Dataset entries:
○ ○ ○ ○ ○

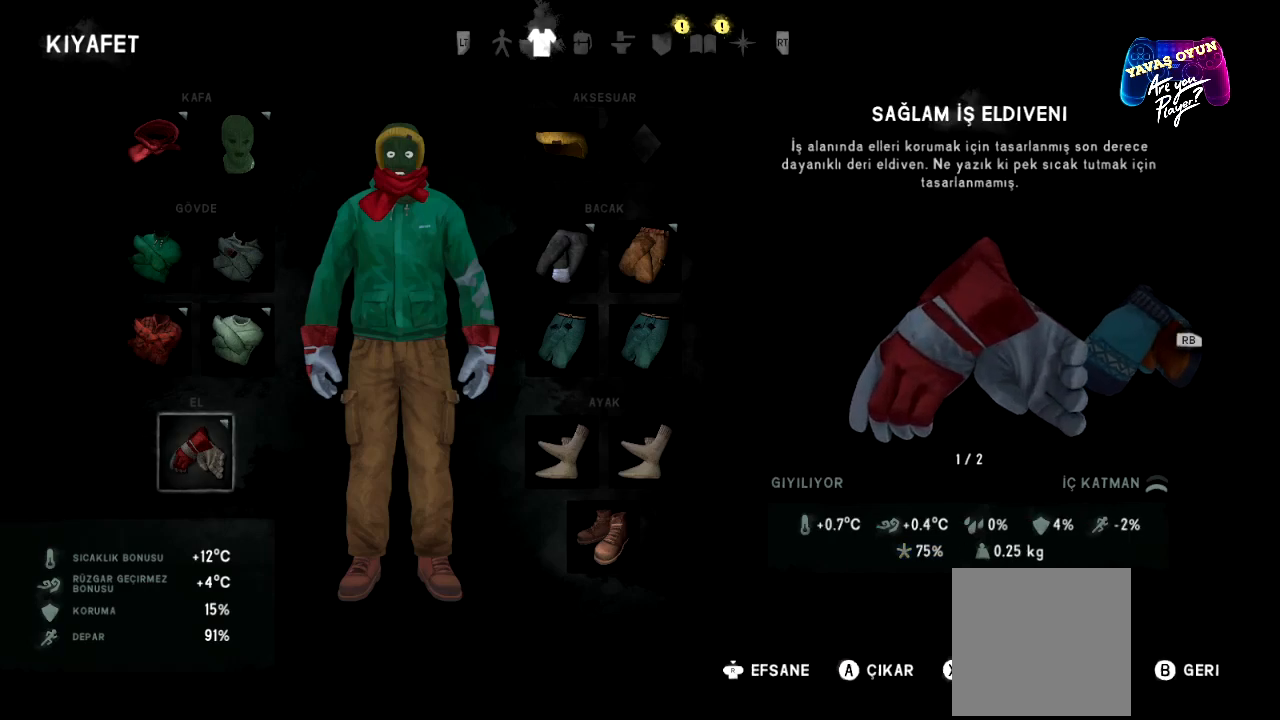
{"buttons": ["R1"], "left_stick": "center", "right_stick": "center", "events": [[500, "R1", "down"]]}
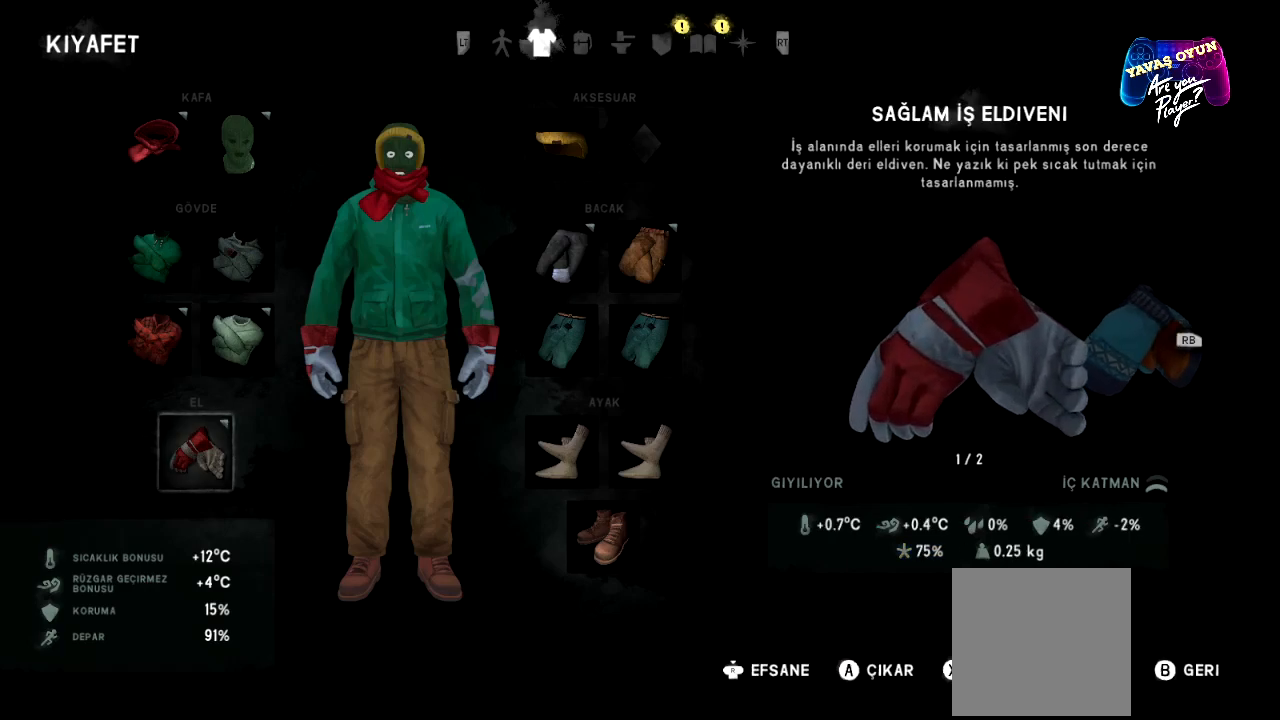
{"buttons": [], "left_stick": "center", "right_stick": "center", "events": [[117, "R1", "up"]]}
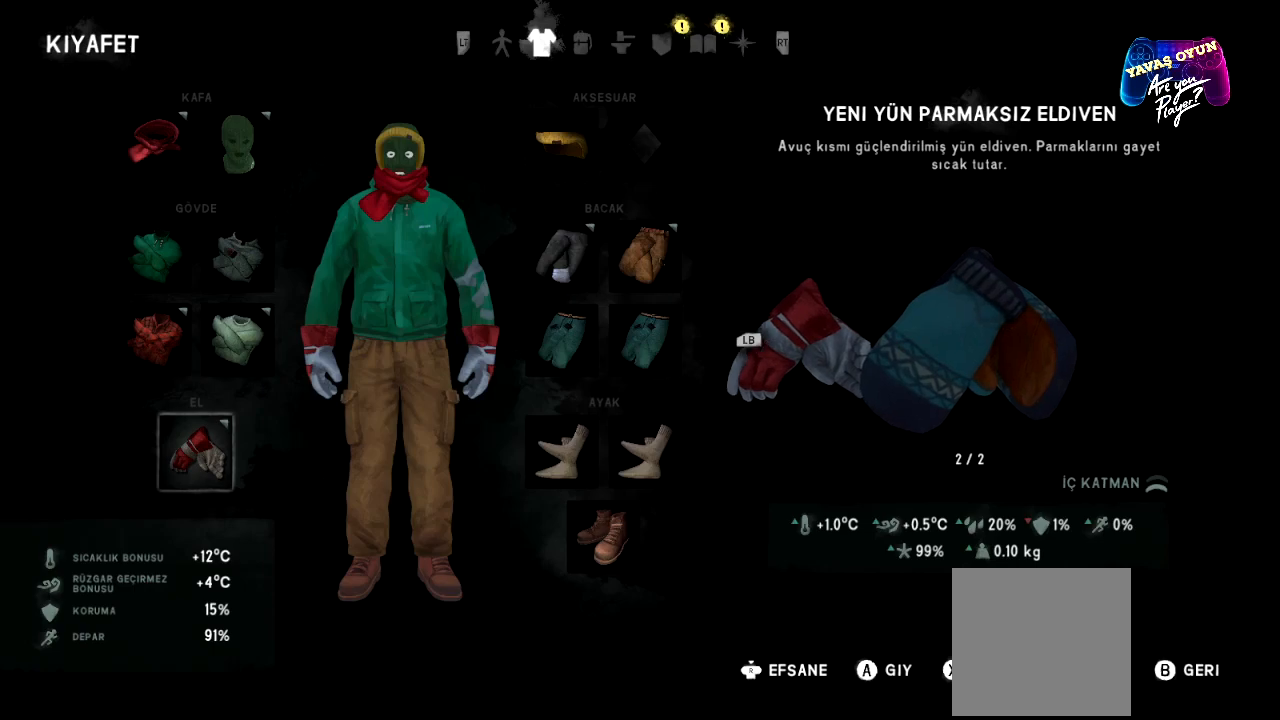
{"buttons": [], "left_stick": "center", "right_stick": "center", "events": []}
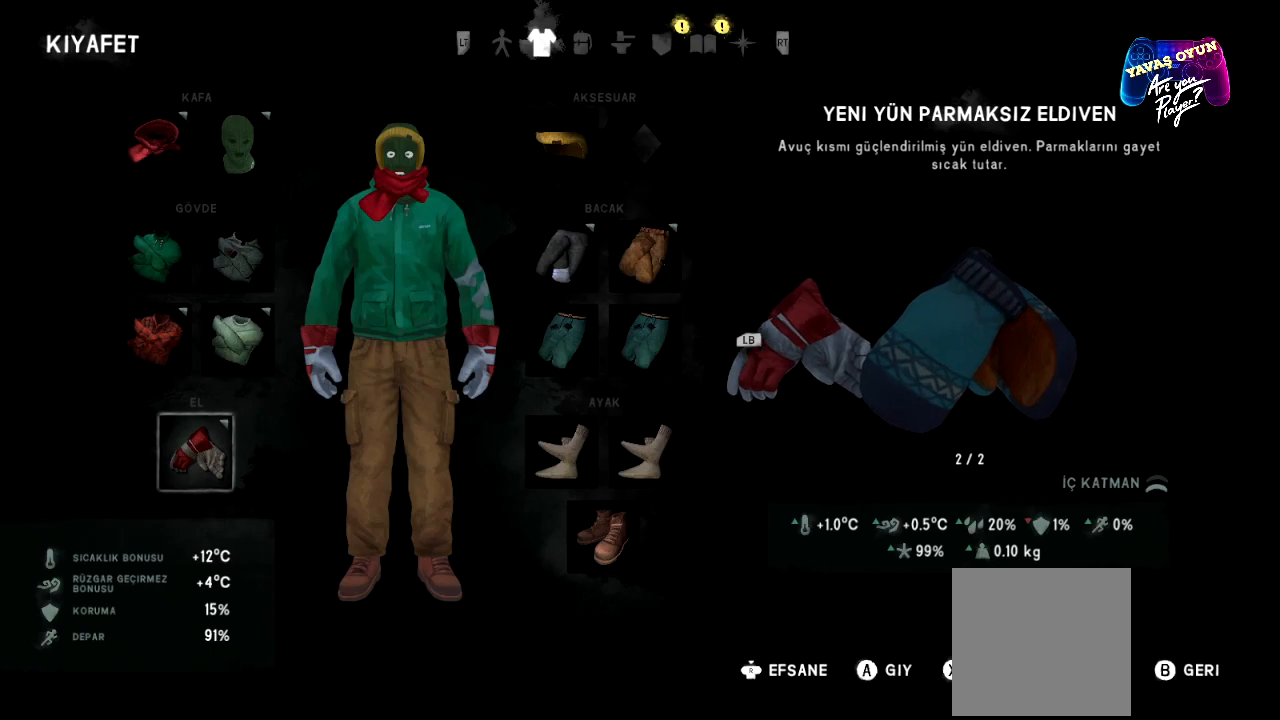
{"buttons": [], "left_stick": "center", "right_stick": "center", "events": []}
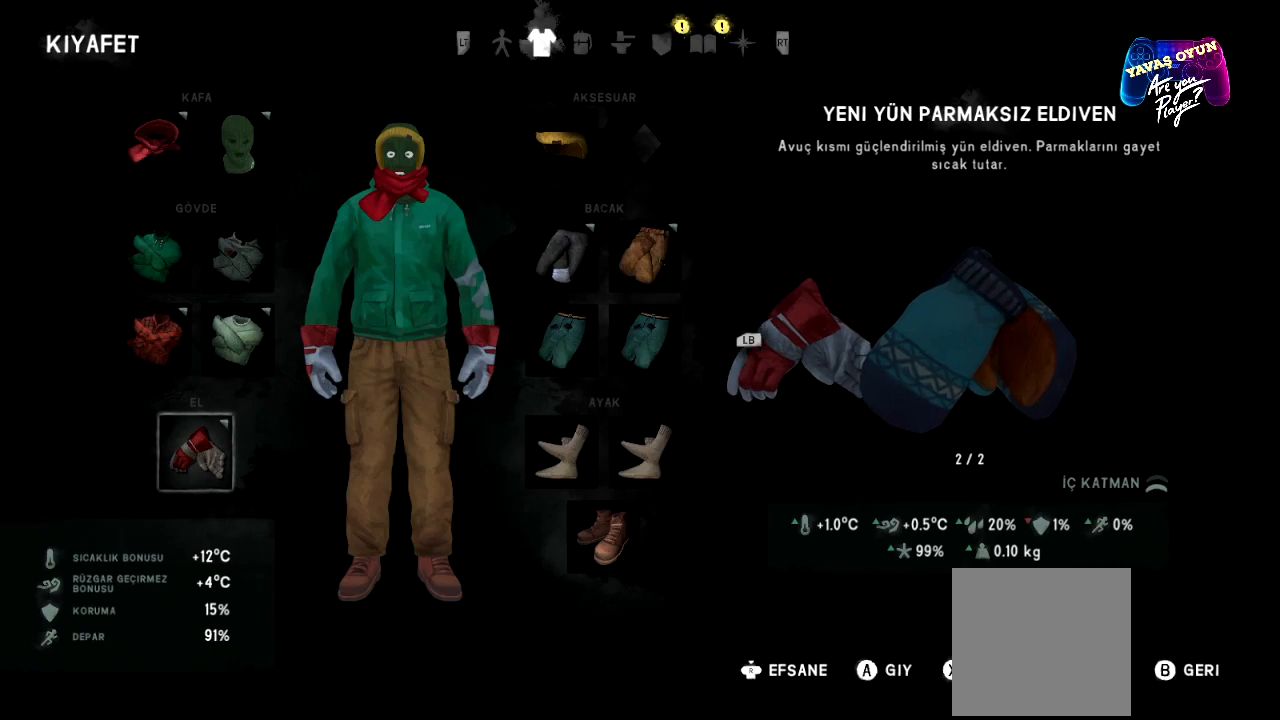
{"buttons": ["A"], "left_stick": "center", "right_stick": "center", "events": [[400, "A", "down"]]}
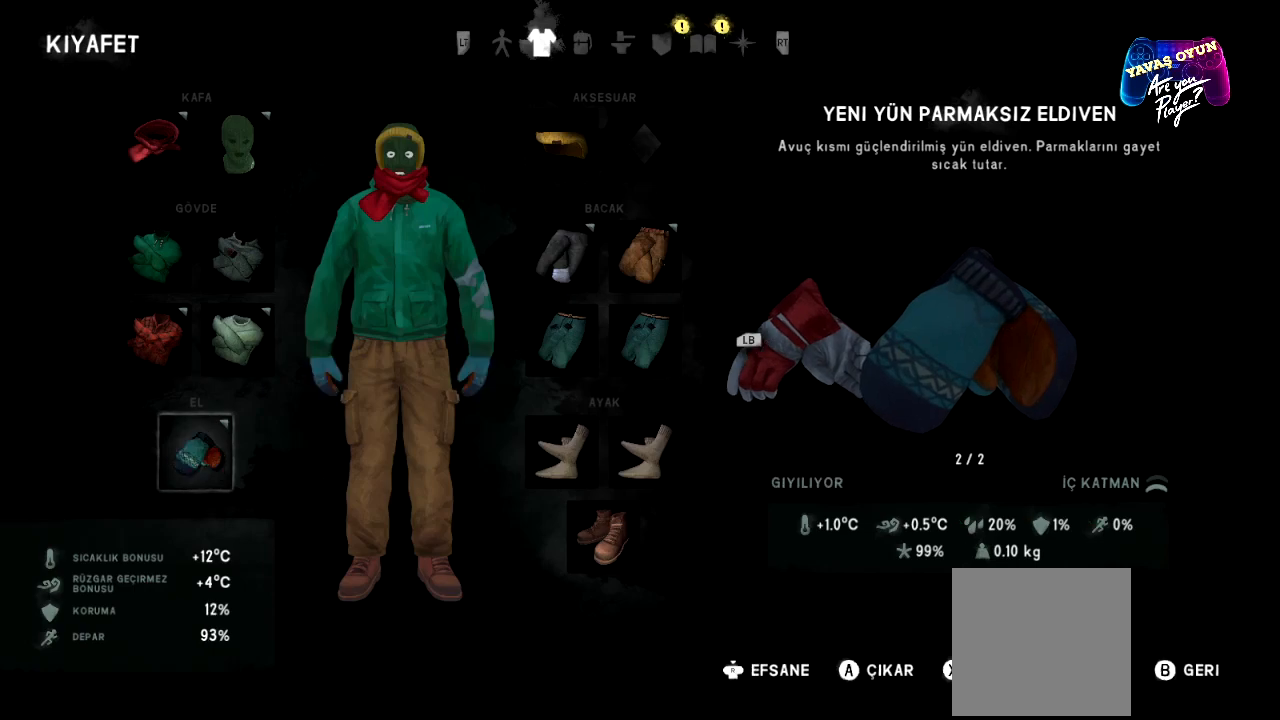
{"buttons": [], "left_stick": "center", "right_stick": "center", "events": [[50, "A", "up"]]}
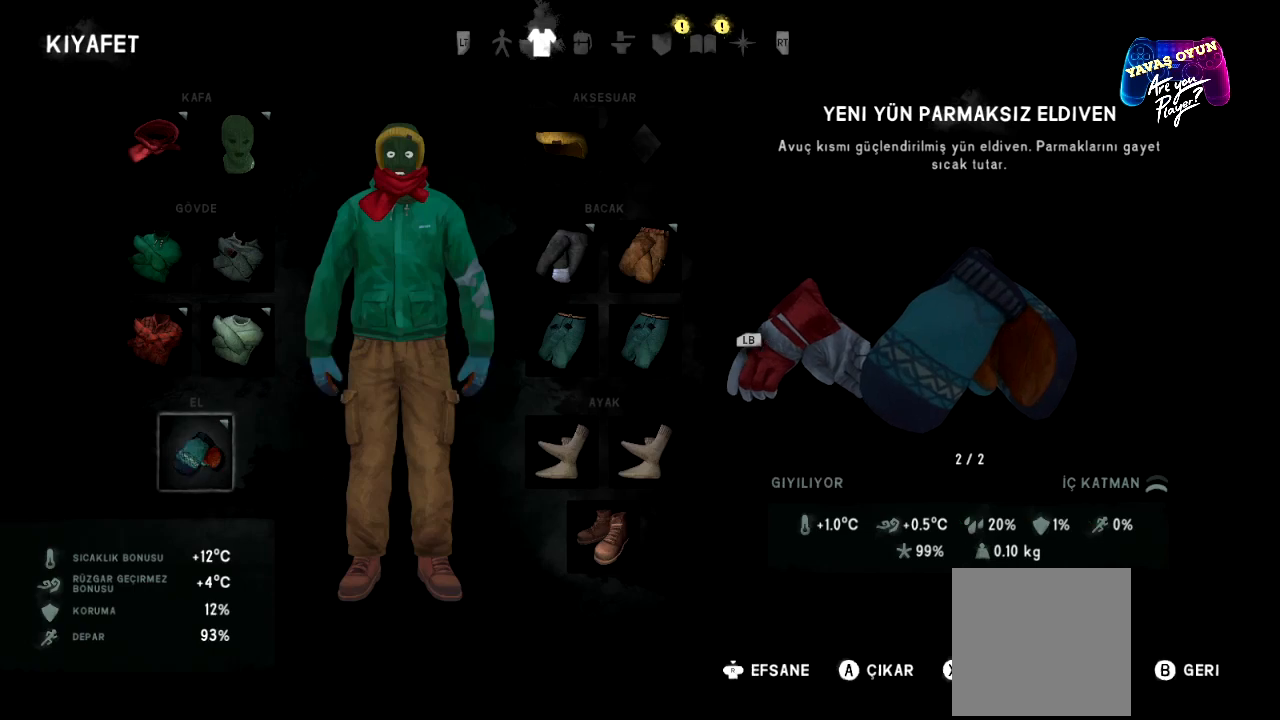
{"buttons": [], "left_stick": "center", "right_stick": "center", "events": []}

○ ○ ○ ○ ○

To do
Please output all of the data exactly as given, omitting any images it holds.

Answer to the exercise
{"buttons": ["R1"], "left_stick": "center", "right_stick": "center", "events": [[500, "R1", "down"]]}
{"buttons": [], "left_stick": "center", "right_stick": "center", "events": [[117, "R1", "up"]]}
{"buttons": [], "left_stick": "center", "right_stick": "center", "events": []}
{"buttons": [], "left_stick": "center", "right_stick": "center", "events": []}
{"buttons": ["A"], "left_stick": "center", "right_stick": "center", "events": [[400, "A", "down"]]}
{"buttons": [], "left_stick": "center", "right_stick": "center", "events": [[50, "A", "up"]]}
{"buttons": [], "left_stick": "center", "right_stick": "center", "events": []}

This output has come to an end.